Records excerpted from a collection:
·····

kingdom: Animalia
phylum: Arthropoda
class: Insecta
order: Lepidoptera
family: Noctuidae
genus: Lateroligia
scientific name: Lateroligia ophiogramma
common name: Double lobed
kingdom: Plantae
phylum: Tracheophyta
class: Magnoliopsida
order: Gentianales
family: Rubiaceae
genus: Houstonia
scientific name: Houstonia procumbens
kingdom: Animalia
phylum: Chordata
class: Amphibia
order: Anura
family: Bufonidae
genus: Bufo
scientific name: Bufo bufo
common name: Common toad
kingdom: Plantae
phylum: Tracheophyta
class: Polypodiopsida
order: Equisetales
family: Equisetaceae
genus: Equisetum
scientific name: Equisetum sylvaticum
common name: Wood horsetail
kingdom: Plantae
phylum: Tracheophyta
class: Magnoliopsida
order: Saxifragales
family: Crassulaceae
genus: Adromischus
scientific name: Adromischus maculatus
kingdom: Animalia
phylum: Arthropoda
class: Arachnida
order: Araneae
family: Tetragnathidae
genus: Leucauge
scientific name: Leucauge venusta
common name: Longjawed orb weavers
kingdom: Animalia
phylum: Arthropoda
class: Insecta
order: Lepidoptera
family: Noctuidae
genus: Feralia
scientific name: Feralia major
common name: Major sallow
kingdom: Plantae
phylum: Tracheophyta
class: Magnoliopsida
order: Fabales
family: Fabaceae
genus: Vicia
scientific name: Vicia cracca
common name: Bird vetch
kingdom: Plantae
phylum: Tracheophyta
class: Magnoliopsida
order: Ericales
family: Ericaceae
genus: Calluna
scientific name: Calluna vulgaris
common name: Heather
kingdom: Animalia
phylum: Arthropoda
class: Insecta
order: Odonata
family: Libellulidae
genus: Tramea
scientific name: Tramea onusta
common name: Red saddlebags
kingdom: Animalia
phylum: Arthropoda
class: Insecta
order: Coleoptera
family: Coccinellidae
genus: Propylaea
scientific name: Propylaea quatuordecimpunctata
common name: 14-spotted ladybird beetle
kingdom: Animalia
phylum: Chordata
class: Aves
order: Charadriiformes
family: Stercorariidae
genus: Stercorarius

·····

The request: Please reproduce every row above word for word, keeping the same order.

Complete response:
kingdom: Animalia
phylum: Arthropoda
class: Insecta
order: Lepidoptera
family: Noctuidae
genus: Lateroligia
scientific name: Lateroligia ophiogramma
common name: Double lobed
kingdom: Plantae
phylum: Tracheophyta
class: Magnoliopsida
order: Gentianales
family: Rubiaceae
genus: Houstonia
scientific name: Houstonia procumbens
kingdom: Animalia
phylum: Chordata
class: Amphibia
order: Anura
family: Bufonidae
genus: Bufo
scientific name: Bufo bufo
common name: Common toad
kingdom: Plantae
phylum: Tracheophyta
class: Polypodiopsida
order: Equisetales
family: Equisetaceae
genus: Equisetum
scientific name: Equisetum sylvaticum
common name: Wood horsetail
kingdom: Plantae
phylum: Tracheophyta
class: Magnoliopsida
order: Saxifragales
family: Crassulaceae
genus: Adromischus
scientific name: Adromischus maculatus
kingdom: Animalia
phylum: Arthropoda
class: Arachnida
order: Araneae
family: Tetragnathidae
genus: Leucauge
scientific name: Leucauge venusta
common name: Longjawed orb weavers
kingdom: Animalia
phylum: Arthropoda
class: Insecta
order: Lepidoptera
family: Noctuidae
genus: Feralia
scientific name: Feralia major
common name: Major sallow
kingdom: Plantae
phylum: Tracheophyta
class: Magnoliopsida
order: Fabales
family: Fabaceae
genus: Vicia
scientific name: Vicia cracca
common name: Bird vetch
kingdom: Plantae
phylum: Tracheophyta
class: Magnoliopsida
order: Ericales
family: Ericaceae
genus: Calluna
scientific name: Calluna vulgaris
common name: Heather
kingdom: Animalia
phylum: Arthropoda
class: Insecta
order: Odonata
family: Libellulidae
genus: Tramea
scientific name: Tramea onusta
common name: Red saddlebags
kingdom: Animalia
phylum: Arthropoda
class: Insecta
order: Coleoptera
family: Coccinellidae
genus: Propylaea
scientific name: Propylaea quatuordecimpunctata
common name: 14-spotted ladybird beetle
kingdom: Animalia
phylum: Chordata
class: Aves
order: Charadriiformes
family: Stercorariidae
genus: Stercorarius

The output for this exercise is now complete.